After a while (2-3 hours) I get a lot of exceptions in the logs because Netty is unable to create new connections due to a lack of resources.
I increased the max number of open files in limits.conf as:

root hard nofile 200000
root soft nofile 200000


Here is the output of
netstat -nat | awk '{print $6}' | sort | uniq -c | sort -n
:

1 established)
1 FIN_WAIT2
1 Foreign
2 TIME_WAIT
6 LISTEN
739 SYN_SENT
6439 LAST_ACK
6705 CLOSE_WAIT
12484 ESTABLISHED


This is the output of the
ss -s
command:

Total: 194738 (kernel 194975)
TCP: 201128 (estab 13052, closed 174321, orphaned 6477, synrecv 0, timewait 3/0), ports 0

Transport Total IP IPv6
* 194975 - -
RAW 0 0 0
UDP 17 12 5
TCP 26807 8 26799
INET 26824 20 26804
FRAG 0 0 0


Also
ls -l /proc/2448/fd | wc -l
gives about 199K.

That said, the questions are about the closed connections reported in the
ss -s
command output:

1)what are they exactly?

2)why do they keep dangling without being destroyed?

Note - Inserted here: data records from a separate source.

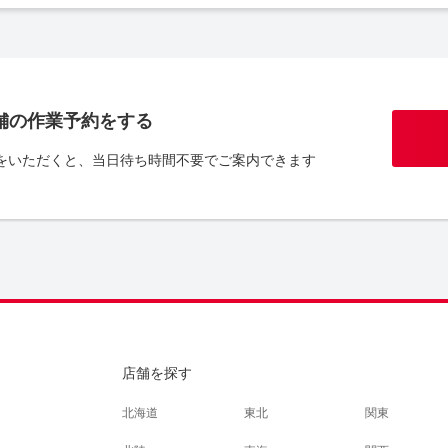
舗の作業予約をする
をいただくと、当日待ち時間不要でご案内できます
店舗を探す
北海道
東北
関東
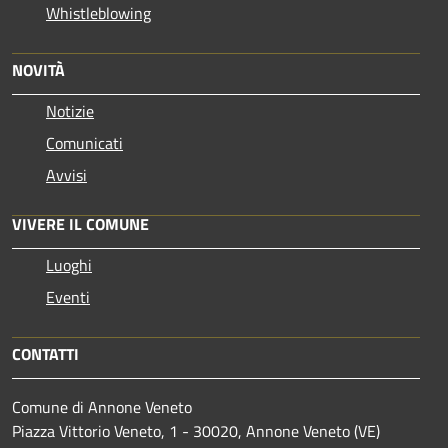
Whistleblowing
NOVITÀ
Notizie
Comunicati
Avvisi
VIVERE IL COMUNE
Luoghi
Eventi
CONTATTI
Comune di Annone Veneto
Piazza Vittorio Veneto, 1 - 30020, Annone Veneto (VE)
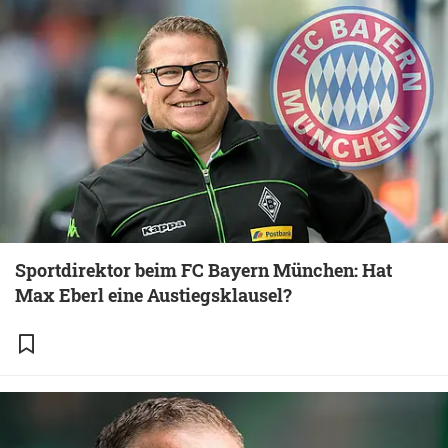
Sportdirektor beim FC Bayern München: Hat
Max Eberl eine Austiegsklausel?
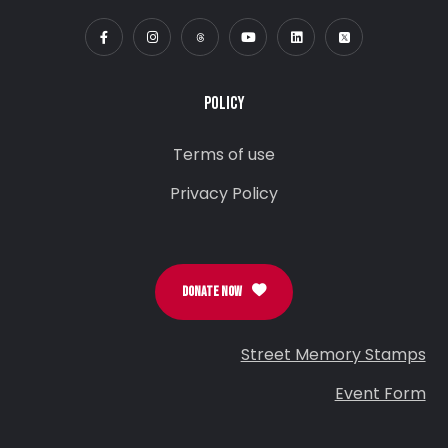
POLICY
Terms of use
Privacy Policy
DONATE NOW
Street Memory Stamps
Event Form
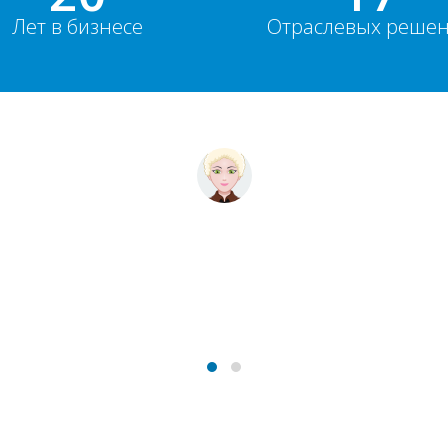
Лет в бизнесе
Отраслевых реше
для газового хозяйства было проведено на профессионально
 техслужбы, это новый шаг в развитии нашего предприятия
на связи, спасибо вам!
Ольга Беляева
АО "Алматыгазсервис-холдинг"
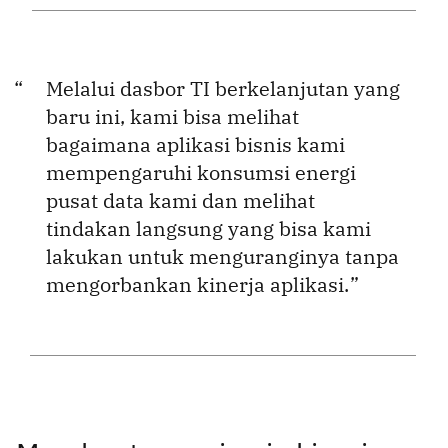
Melalui dasbor TI berkelanjutan yang
baru ini, kami bisa melihat
bagaimana aplikasi bisnis kami
mempengaruhi konsumsi energi
pusat data kami dan melihat
tindakan langsung yang bisa kami
lakukan untuk menguranginya tanpa
mengorbankan kinerja aplikasi.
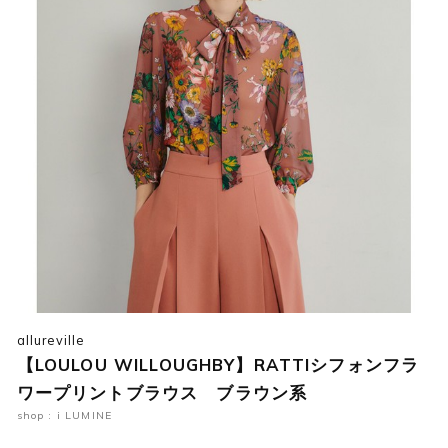
allureville
【LOULOU WILLOUGHBY】RATTIシフォンフラ
ワープリントブラウス ブラウン系
shop : i LUMINE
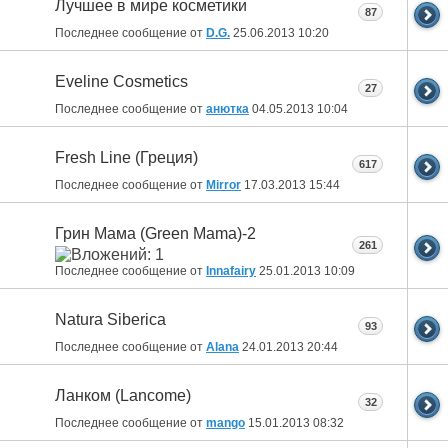
Лучшее в мире косметики
87
Последнее сообщение от
D.G.
25.06.2013
10:20
Eveline Cosmetics
27
Последнее сообщение от
анютка
04.05.2013
10:04
Fresh Line (Греция)
617
Последнее сообщение от
Mirror
17.03.2013
15:44
Грин Мама (Green Mama)-2
261
Последнее сообщение от
Innafairy
25.01.2013
10:09
Natura Siberica
93
Последнее сообщение от
Alana
24.01.2013
20:44
Ланком (Lancome)
32
Последнее сообщение от
mango
15.01.2013
08:32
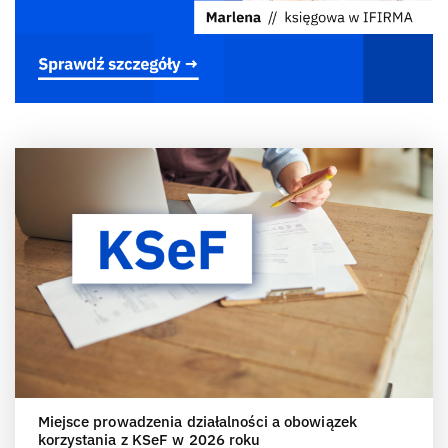
Miejsce prowadzenia działalności a obowiązek
korzystania z KSeF w 2026 roku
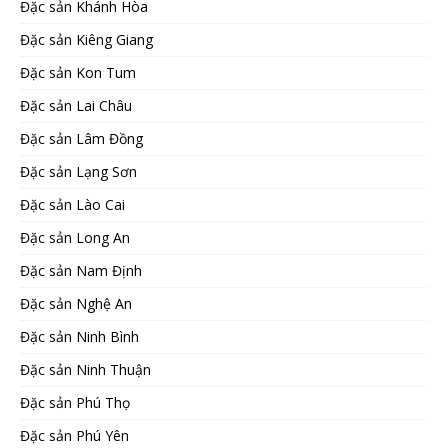
Đặc sản Khánh Hòa
Đặc sản Kiêng Giang
Đặc sản Kon Tum
Đặc sản Lai Châu
Đặc sản Lâm Đồng
Đặc sản Lạng Sơn
Đặc sản Lào Cai
Đặc sản Long An
Đặc sản Nam Định
Đặc sản Nghệ An
Đặc sản Ninh Bình
Đặc sản Ninh Thuận
Đặc sản Phú Thọ
Đặc sản Phú Yên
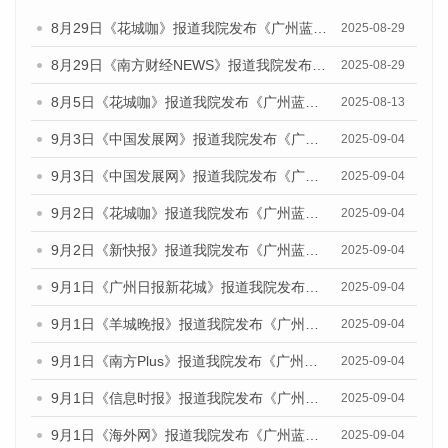
8月29日《花城咖》报道我院发布《广州蓝皮书：广州国际商贸中心发展报告（2025）》的视频采访
2025-08-29
8月29日《南方财经NEWS》报道我院发布《广州蓝皮书：广州国际商贸中心发展报告（2025）》的视频采访
2025-08-29
8月5日《花城咖》报道我院发布《广州蓝皮书：广州城乡融合发展报告（2025）》的视频采访
2025-08-13
9月3日《中国发展网》报道我院发布《广州蓝皮书：广州国际商贸中心发展报告（2025）》的媒体文章
2025-09-04
9月3日《中国发展网》报道我院发布《广州蓝皮书：广州文化产业发展报告（2025）》的媒体文章
2025-09-04
9月2日《花城咖》报道我院发布《广州蓝皮书：广州文化产业发展报告（2025）》的媒体文章
2025-09-04
9月2日《新快报》报道我院发布《广州蓝皮书：广州文化产业发展报告（2025）》的媒体文章
2025-09-04
9月1日《广州日报新花城》报道我院发布《广州蓝皮书：广州文化产业发展报告（2025）》的媒体文章
2025-09-04
9月1日《羊城晚报》报道我院发布《广州蓝皮书：广州文化产业发展报告（2025）》的媒体文章
2025-09-04
9月1日《南方Plus》报道我院发布《广州蓝皮书：广州文化产业发展报告（2025）》的媒体文章
2025-09-04
9月1日《信息时报》报道我院发布《广州蓝皮书：广州文化产业发展报告（2025）》的媒体文章
2025-09-04
9月1日《海外网》报道我院发布《广州蓝皮书：广州文化产业发展报告（2025）》的媒体文章
2025-09-04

3)Is there any setting (timeout or whatever) which can help to keep them under a reasonable limit?

Answer

1)what are they exactly?

They are sockets that were either never connected or were disconnected and weren't closed.

In Linux, an outgoing TCP socket goes through the following stages (roughly):

  1. You create the socket (unconnected), and kernel allocates a file descriptor for it.
  2. You connect() it to the remote side, establishing a network connection.
  3. You do data transfer (read/write).
  4. When you are done with reading/writing, you shutdown() the socket for both reading and writing, closing the network connection.
  5. You close() the socket, and kernel frees the file descriptor.

So those 174K connections ss reports as closed are sockets that were either not gone past stage 1 (maybe connect() failed or even never called) or gone through stage 4, but not 5. Effectively, they are sockets with underlying open file descriptors, but without any network binding (so netstat / ss listing doesn't show them).

2)why do they keep dangling without being destroyed?

Because nobody called close() on them. I would call it a "file descriptor leak" or a "socket descriptor leak".

3)Is there any setting (timeout or whatever) which can help to keep them under a reasonable limit?

From the Linux point of view, no. You have to explicitly call close() on them (or terminate the process that owns them so the kernel knows they aren't used anymore).

From the Netty/Java point of view, maybe, I don't know.

Essentially, it's a bug in your code, or in Netty code (less likely), or in JRE code (much less likely). You are not releasing the resources when you should. If you show the code, maybe somebody can spot the error.